If you don't know the name William Gholston by now, you will by the end of this upcoming college football season. Gholston is a junior defensive end for the Michigan State Spartans and quite possibly one of the best defensive lineman in the country.
The man is a monster, standing 6'7" and weighing in at a solid 275 pounds of pure muscle. He was ranked among the nation's top prospects coming out of high school and possibly the best recruit in the state of Michigan.
Gholston does, however, have a reputation that may seem an unfair one to place upon such a talented player. Last season, he was punished for throwing a punch at Michigan offensive tackle Taylor Lewan in a heated rivalry game. He was also guilty of twisting Denard Robinson's helmet at the bottom of a pile.
He was suspended for possibly the biggest game of the season just a week later against another rival and No. 5 team in the country, Wisconsin.
This seemed like the worst possible situation for Gholston and the entire Spartan team. The Spartans' dominant defensive end wouldn't be there to help them fight a battle with the best offensive line in the conference. Wisconsin's offensive line struck fear into defenses around the Big Ten, and that was expected to be no different with a Gholston-less Spartan defense.
Michigan State ended up winning the contest against Wisconsin on a last-second Hail Mary pass from Kirk Cousins that was deflected off of B.J. Cunningham into Keith Nichol's waiting arms. It was one of the best finishes in the entire college football season and one of the most exciting in Spartan Stadium's history.
All of this happened without "Big Will", as he is known around campus. He vowed to set himself straight, and never to jeopardize his team with other acts of emotion that got him caught up in the heat of the moment.
Although the mistakes he made in the Michigan game were publicly criticized and he was labeled a thug by many critics, he knew that he was not that type of player. He knew that he let his emotions get the best of him in a heated game, and he knew that he usually plays with class.
After the suspension, Gholston came back and played as if nothing had happened, putting the suspension behind him. He racked up 29 tackles in the next two games against Nebraska and Minnesota combined.
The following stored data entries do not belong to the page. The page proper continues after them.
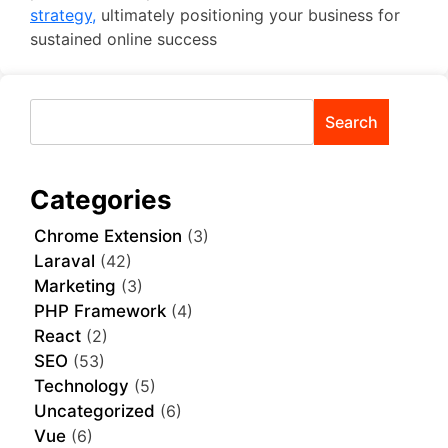
strategy,
ultimately positioning your business for
sustained online success
Search
Categories
Chrome Extension
(3)
Laraval
(42)
Marketing
(3)
PHP Framework
(4)
React
(2)
SEO
(53)
Technology
(5)
Uncategorized
(6)
Vue
(6)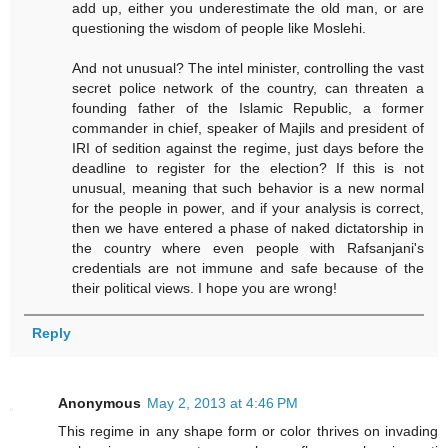
add up, either you underestimate the old man, or are
questioning the wisdom of people like Moslehi.
And not unusual? The intel minister, controlling the vast
secret police network of the country, can threaten a
founding father of the Islamic Republic, a former
commander in chief, speaker of Majils and president of
IRI of sedition against the regime, just days before the
deadline to register for the election? If this is not
unusual, meaning that such behavior is a new normal
for the people in power, and if your analysis is correct,
then we have entered a phase of naked dictatorship in
the country where even people with Rafsanjani's
credentials are not immune and safe because of the
their political views. I hope you are wrong!
Reply
Anonymous
May 2, 2013 at 4:46 PM
This regime in any shape form or color thrives on invading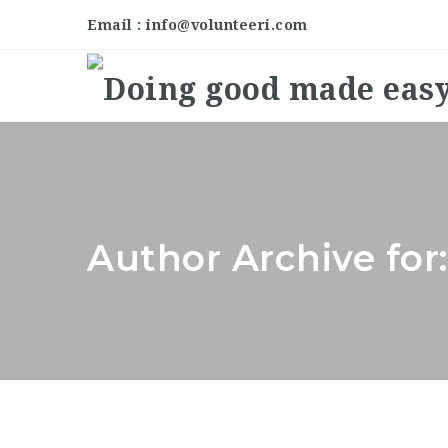
Email : info@volunteeri.com
Author Archive fo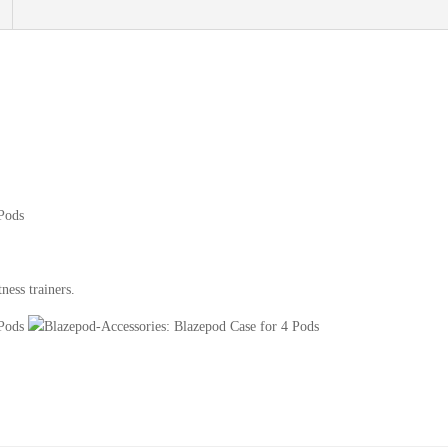
ness trainers.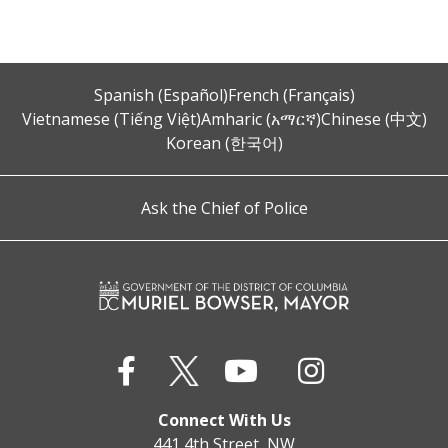
Spanish (Español)
French (Français)
Vietnamese (Tiếng Việt)
Amharic (አማርኛ)
Chinese (中文)
Korean (한국어)
Ask the Chief of Police
Connect With Us
441 4th Street, NW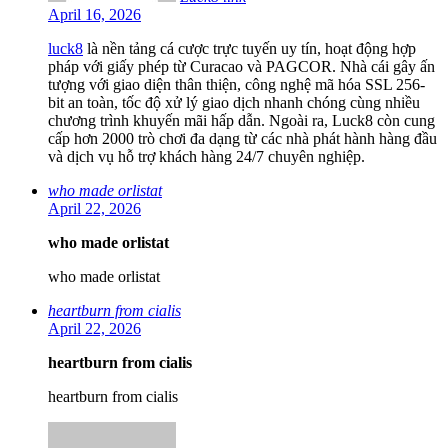
April 16, 2026
luck8
là nền tảng cá cược trực tuyến uy tín, hoạt động hợp
pháp với giấy phép từ Curacao và PAGCOR. Nhà cái gây ấn
tượng với giao diện thân thiện, công nghệ mã hóa SSL 256-
bit an toàn, tốc độ xử lý giao dịch nhanh chóng cùng nhiều
chương trình khuyến mãi hấp dẫn. Ngoài ra, Luck8 còn cung
cấp hơn 2000 trò chơi đa dạng từ các nhà phát hành hàng đầu
và dịch vụ hỗ trợ khách hàng 24/7 chuyên nghiệp.
who made orlistat
April 22, 2026
who made orlistat
who made orlistat
heartburn from cialis
April 22, 2026
heartburn from cialis
heartburn from cialis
He once again looked like the dominant presence that he was expected to be coming out of high school.
Accumulating 29 tackles in two games is a number that would be expected for a linebacker, not a defensive lineman. This number was almost unheard of for his position, and that was a huge way to come back from his suspension.
This was also extremely impressive because in six games before his suspension, he only had 20 tackles, and to rack up nine more in two games than he had in the first six showed flashes of superstardom.
He has just 1.5 total sacks in the first six games as well, and he matched that mark in the two-game massacre he put up following the suspension.
If anything, the punishment woke Gholston up and made him realize that if he plays to his potential, he can be the most dominant defensive player in the entire Big Ten Conference. He could also be one of the most punishing defenders in the entire country when his potential is maximized.
Gholston finished the 2011 season with a dominating performance in the Outback Bowl against the SEC's Georgia Bulldogs, finishing with seven tackles and two sacks. This performance put Gholston on the map nationally, playing with such confidence against a solid SEC opponent.
He finished his sophomore season with 70 tackles, 16 for loss, and five sacks. These are extremely impressive statistics especially because he missed two games last season and didn't realize his potential until the Nebraska game halfway through the season.
There is no doubt that William Gholston will have his NFL Draft stock improved after his upcoming season, and he will become a household name before it's all said and done.
With the defensive prowess and seemingly unlimited potential that Gholston possesses, Gholston is sure to become a superstar in college football this season and a star in the sport for years to come.